Extract:
--

Campania · Pozzuoli, Cuma, Baia
Rione Terra and the Campi Flegrei
The land that burns, breathes and keeps the oracles
- History & art
- Sea & islands
A stone's throw from Naples lies a land the Greeks called the «burning fields». Here the ground still breathes — rising and falling by metres — and beneath the streets of Pozzuoli, beneath the waves of Baia, inside the rock of Cuma, an entire world lies sleeping. This is no day trip: it is the journey where mythology becomes geography.
It begins with a citadel that was emptied in a single night. On 2 March 1970, the Rione Terra — the oldest nucleus of Pozzuoli — was evacuated: bradyseism, that slow heaving of the earth that no one here has ever been able to stop, had made the buildings unsafe, and the neighbourhood was closed, abandoned, forgotten. For decades it hung above the gulf like a ghost town. Then the excavations revealed what lay beneath: the acropolis of ancient Puteoli, the Roman colony founded in 194 BC that served for centuries as Rome's principal commercial port. Our tour leads take you through the underground archaeological route, along the original cardines and decumani, past the workshops, the grain warehouses and the pistrinum with its millstones almost perfectly intact: you walk the actual street of imperial Puteoli while, just above your head, the Pozzuoli of today goes on living.
Then you descend to Cuma, the oldest Greek colony in the Western world, and you stop before the Antro della Sibilla. It is a corridor 131 metres long, cut into the tufa in a trapezoidal section, with lateral openings that let the light fall in bands: the archaeologist Amedeo Maiuri brought it back to light in 1932, but it already existed in verse. Virgil, in the sixth book of the Aeneid, had imagined it as the threshold from which Aeneas descends to the underworld, guided by the Cumaean Sibyl. The tour lead tells you her legend: beloved by Apollo, she asked to live as many years as the grains of sand she held in her fist, but forgot to ask for eternal youth. She aged until she shrank away, until nothing of her remained but her voice. Stand in that tunnel of cool stone and, even if you are not one for shivers, you feel something.

--

Tasks to perform:
[1] Name every person or mythological figure that the Campi Flegrei text mentions by name.
[2] Retype the passage of the Campi Flegrei text that begins with the words "It begins with" and ends after the words "goes on living.", keeping every character unchanged.

(Extracted page text data)
--

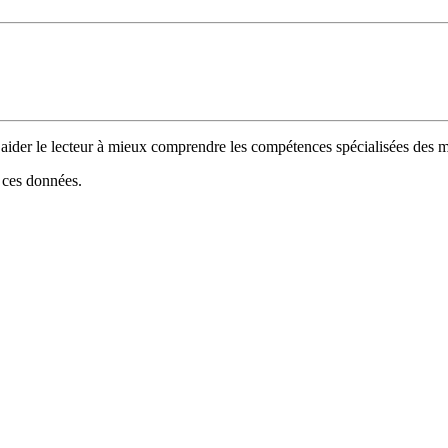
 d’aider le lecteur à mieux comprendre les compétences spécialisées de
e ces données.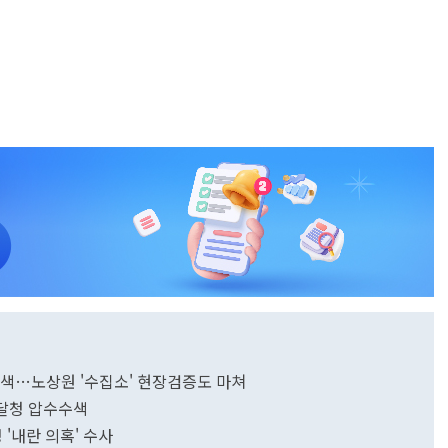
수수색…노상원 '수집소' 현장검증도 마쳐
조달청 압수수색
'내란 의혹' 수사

--

Answers given:
[1] Amedeo Maiuri, Virgil, Aeneas, the Cumaean Sibyl, Apollo

[2]
It begins with a citadel that was emptied in a single night. On 2 March 1970, the Rione Terra — the oldest nucleus of Pozzuoli — was evacuated: bradyseism, that slow heaving of the earth that no one here has ever been able to stop, had made the buildings unsafe, and the neighbourhood was closed, abandoned, forgotten. For decades it hung above the gulf like a ghost town. Then the excavations revealed what lay beneath: the acropolis of ancient Puteoli, the Roman colony founded in 194 BC that served for centuries as Rome's principal commercial port. Our tour leads take you through the underground archaeological route, along the original cardines and decumani, past the workshops, the grain warehouses and the pistrinum with its millstones almost perfectly intact: you walk the actual street of imperial Puteoli while, just above your head, the Pozzuoli of today goes on living.